(Material provided Opens)

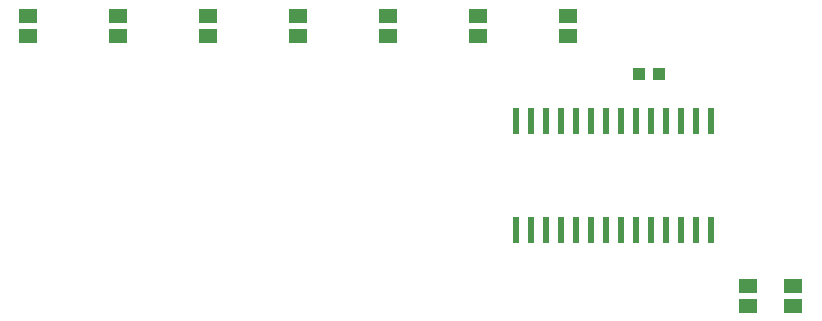
<source format=gtp>
G75*
G70*
%OFA0B0*%
%FSLAX24Y24*%
%IPPOS*%
%LPD*%
%AMOC8*
5,1,8,0,0,1.08239X$1,22.5*
%
%ADD10R,0.0236X0.0866*%
%ADD11R,0.0591X0.0512*%
%ADD12R,0.0433X0.0394*%
D10*
X018244Y003790D03*
X018744Y003790D03*
X019244Y003790D03*
X019744Y003790D03*
X020244Y003790D03*
X020744Y003790D03*
X021244Y003790D03*
X021744Y003790D03*
X022244Y003790D03*
X022744Y003790D03*
X023244Y003790D03*
X023744Y003790D03*
X024244Y003790D03*
X024744Y003790D03*
X024744Y007412D03*
X024244Y007412D03*
X023744Y007412D03*
X023244Y007412D03*
X022744Y007412D03*
X022244Y007412D03*
X021744Y007412D03*
X021244Y007412D03*
X020744Y007412D03*
X020244Y007412D03*
X019744Y007412D03*
X019244Y007412D03*
X018744Y007412D03*
X018244Y007412D03*
D11*
X016994Y010266D03*
X016994Y010935D03*
X019994Y010935D03*
X019994Y010266D03*
X013994Y010266D03*
X013994Y010935D03*
X010994Y010935D03*
X010994Y010266D03*
X007994Y010266D03*
X007994Y010935D03*
X004994Y010935D03*
X004994Y010266D03*
X001994Y010266D03*
X001994Y010935D03*
X025994Y001935D03*
X025994Y001266D03*
X027494Y001266D03*
X027494Y001935D03*
D12*
X023029Y009001D03*
X022359Y009001D03*
M02*

</source>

(Material provided Closes)

▶ [Task directions] Please give an exact printout of all the records, pictures aside.

▶ [Worked solution]
<source format=gtp>
G75*
G70*
%OFA0B0*%
%FSLAX24Y24*%
%IPPOS*%
%LPD*%
%AMOC8*
5,1,8,0,0,1.08239X$1,22.5*
%
%ADD10R,0.0236X0.0866*%
%ADD11R,0.0591X0.0512*%
%ADD12R,0.0433X0.0394*%
D10*
X018244Y003790D03*
X018744Y003790D03*
X019244Y003790D03*
X019744Y003790D03*
X020244Y003790D03*
X020744Y003790D03*
X021244Y003790D03*
X021744Y003790D03*
X022244Y003790D03*
X022744Y003790D03*
X023244Y003790D03*
X023744Y003790D03*
X024244Y003790D03*
X024744Y003790D03*
X024744Y007412D03*
X024244Y007412D03*
X023744Y007412D03*
X023244Y007412D03*
X022744Y007412D03*
X022244Y007412D03*
X021744Y007412D03*
X021244Y007412D03*
X020744Y007412D03*
X020244Y007412D03*
X019744Y007412D03*
X019244Y007412D03*
X018744Y007412D03*
X018244Y007412D03*
D11*
X016994Y010266D03*
X016994Y010935D03*
X019994Y010935D03*
X019994Y010266D03*
X013994Y010266D03*
X013994Y010935D03*
X010994Y010935D03*
X010994Y010266D03*
X007994Y010266D03*
X007994Y010935D03*
X004994Y010935D03*
X004994Y010266D03*
X001994Y010266D03*
X001994Y010935D03*
X025994Y001935D03*
X025994Y001266D03*
X027494Y001266D03*
X027494Y001935D03*
D12*
X023029Y009001D03*
X022359Y009001D03*
M02*

</source>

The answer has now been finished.